#### [Material for this task]
======

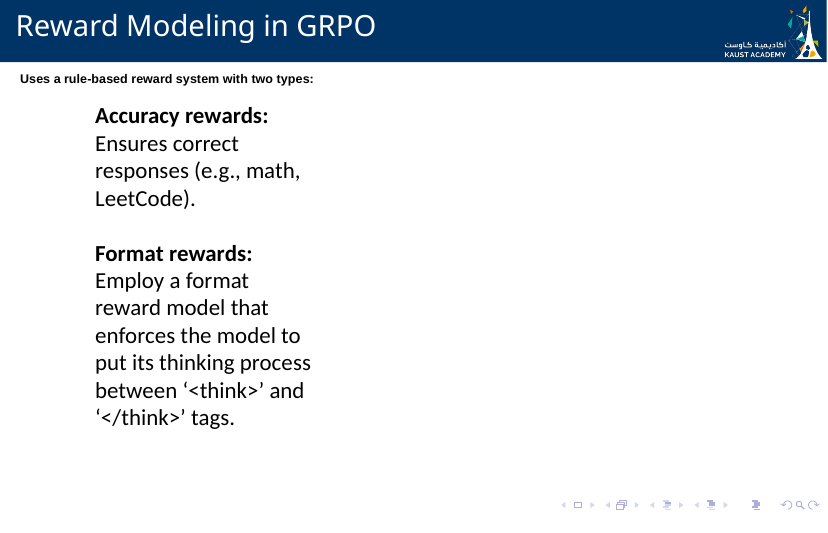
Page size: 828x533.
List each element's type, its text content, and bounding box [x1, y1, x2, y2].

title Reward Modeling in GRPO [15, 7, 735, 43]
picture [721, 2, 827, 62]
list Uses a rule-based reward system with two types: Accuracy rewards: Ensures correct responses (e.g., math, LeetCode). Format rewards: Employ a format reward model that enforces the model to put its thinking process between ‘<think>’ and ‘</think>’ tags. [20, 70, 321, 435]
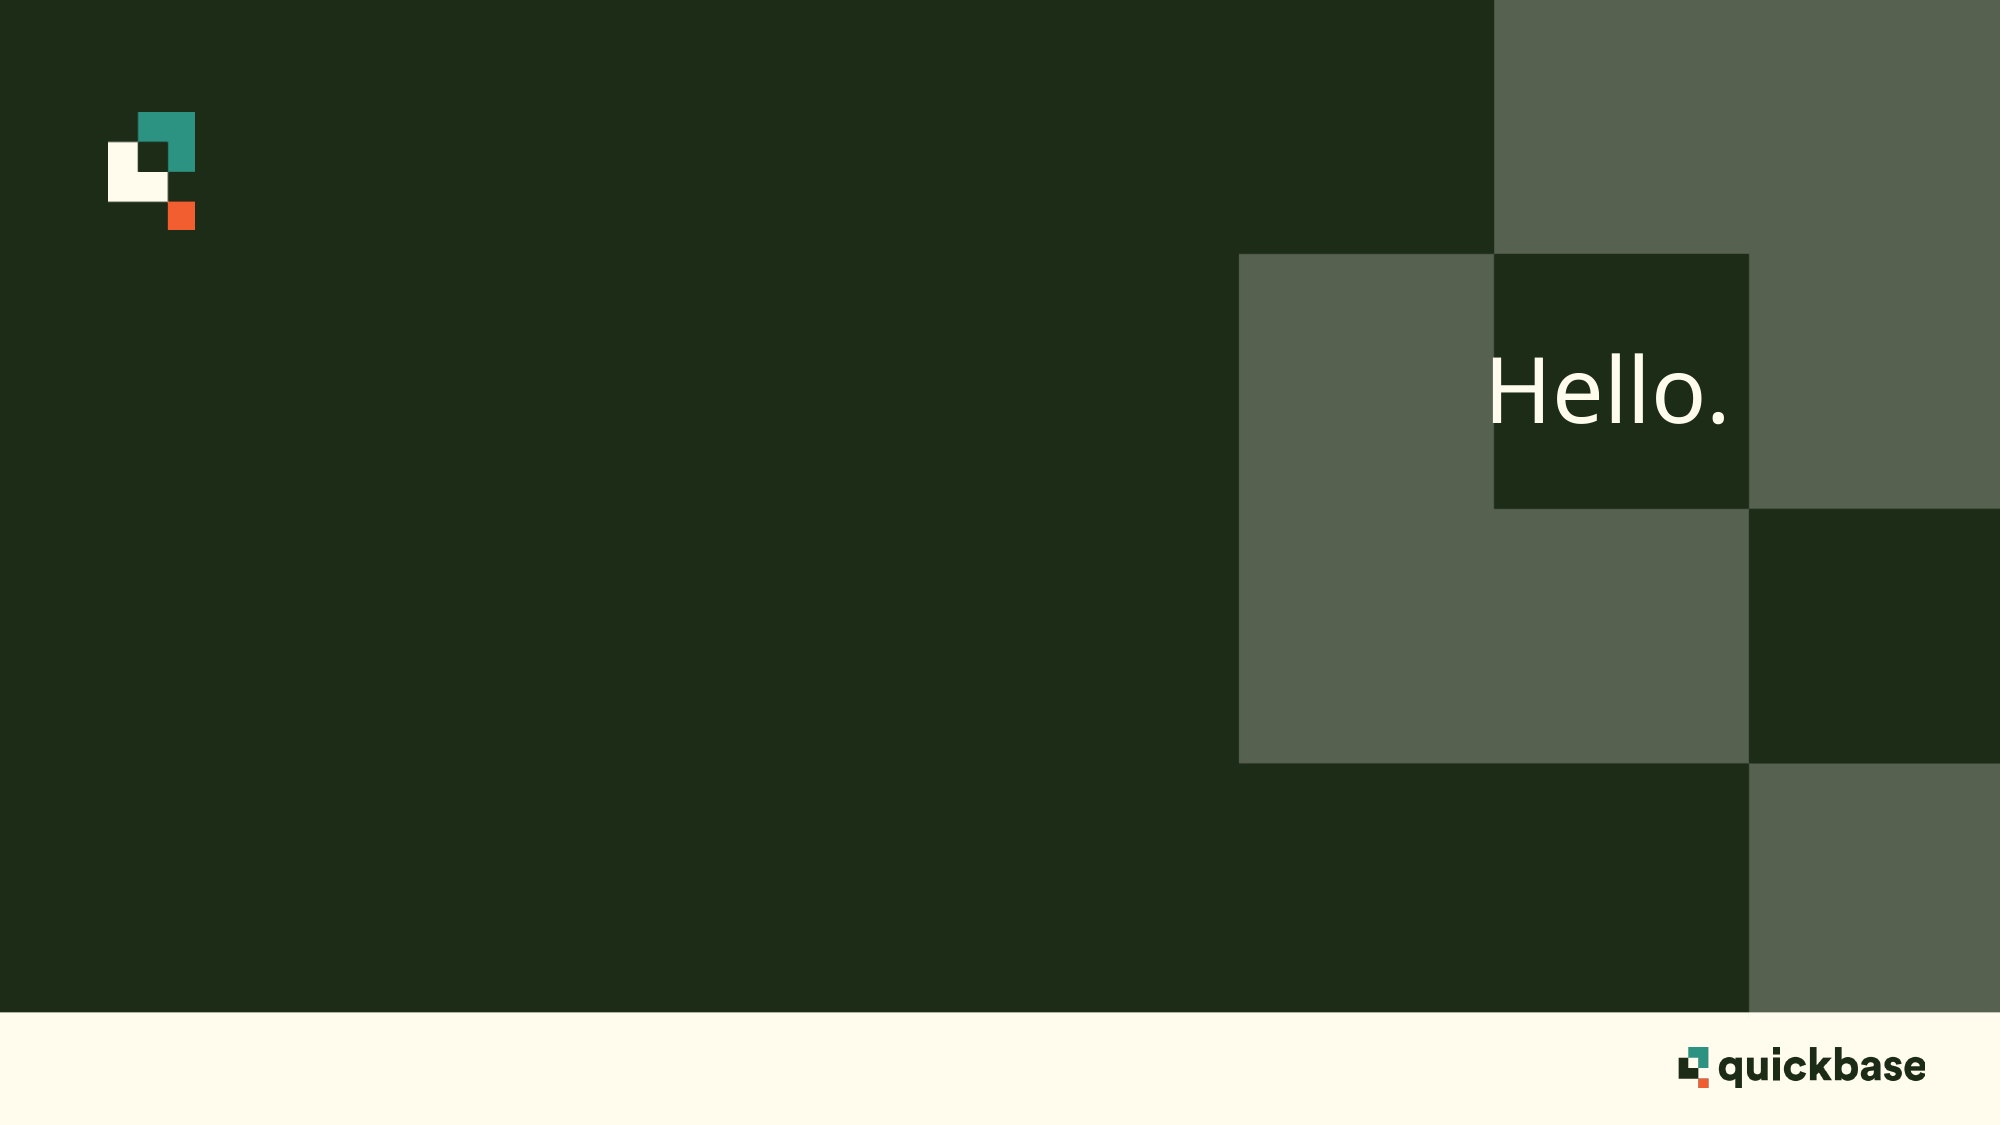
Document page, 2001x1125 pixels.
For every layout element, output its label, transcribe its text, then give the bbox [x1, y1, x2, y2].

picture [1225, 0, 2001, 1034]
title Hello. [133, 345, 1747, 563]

======

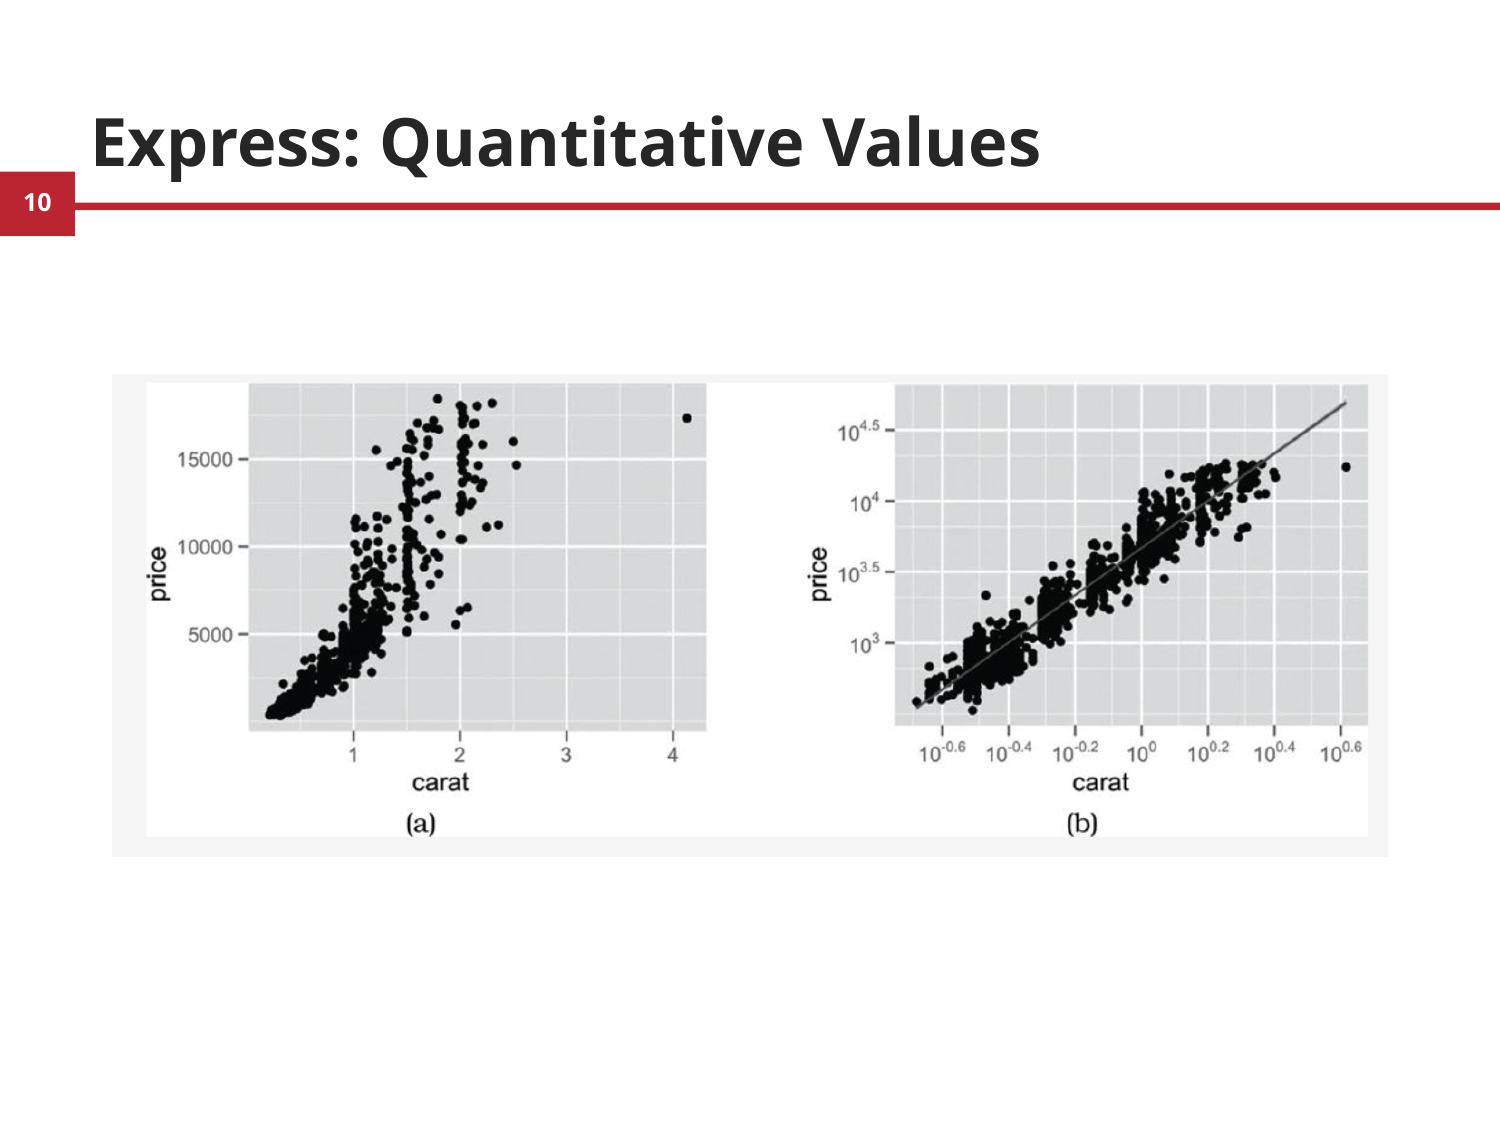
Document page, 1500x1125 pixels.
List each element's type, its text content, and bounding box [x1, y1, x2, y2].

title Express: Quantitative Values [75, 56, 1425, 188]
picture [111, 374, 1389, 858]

======

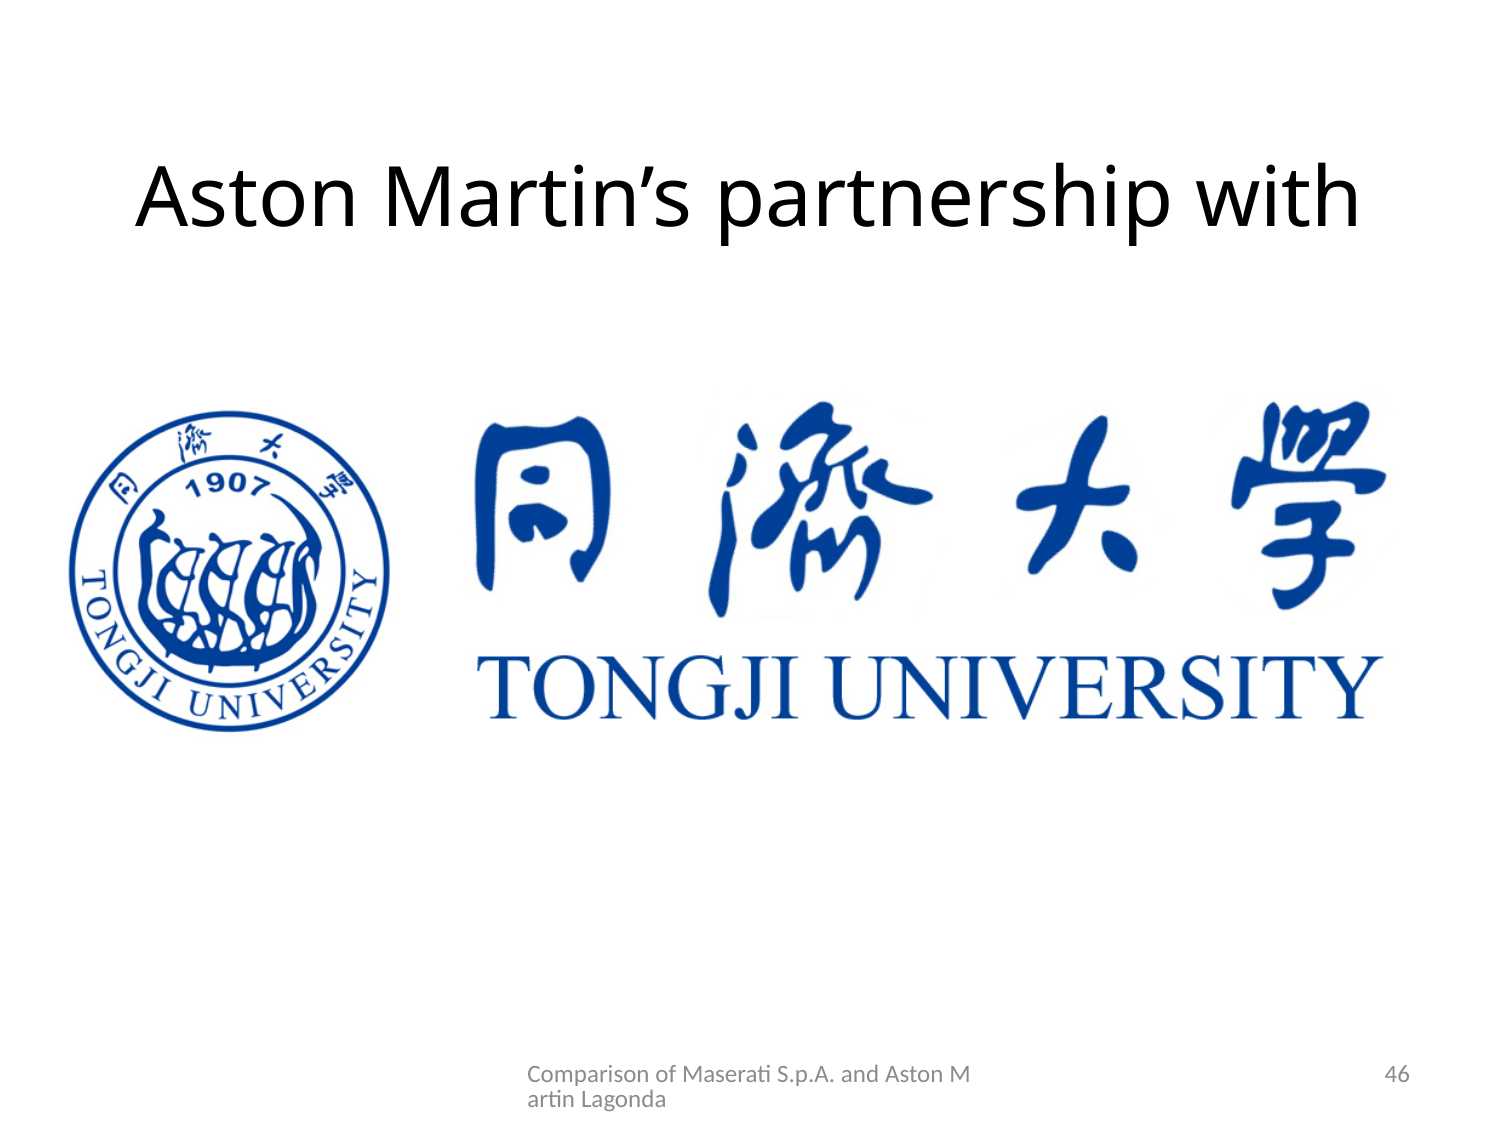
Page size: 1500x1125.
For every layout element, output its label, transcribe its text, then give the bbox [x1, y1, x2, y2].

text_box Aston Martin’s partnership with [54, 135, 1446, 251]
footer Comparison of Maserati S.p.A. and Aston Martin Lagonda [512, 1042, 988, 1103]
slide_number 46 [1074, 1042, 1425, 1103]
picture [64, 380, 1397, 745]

======

#### [To do]
Pull every line containing the string "size" out of the data above and copy it.

#### [Answer to the problem]
Page size: 828x533.
Page size: 1500x1125.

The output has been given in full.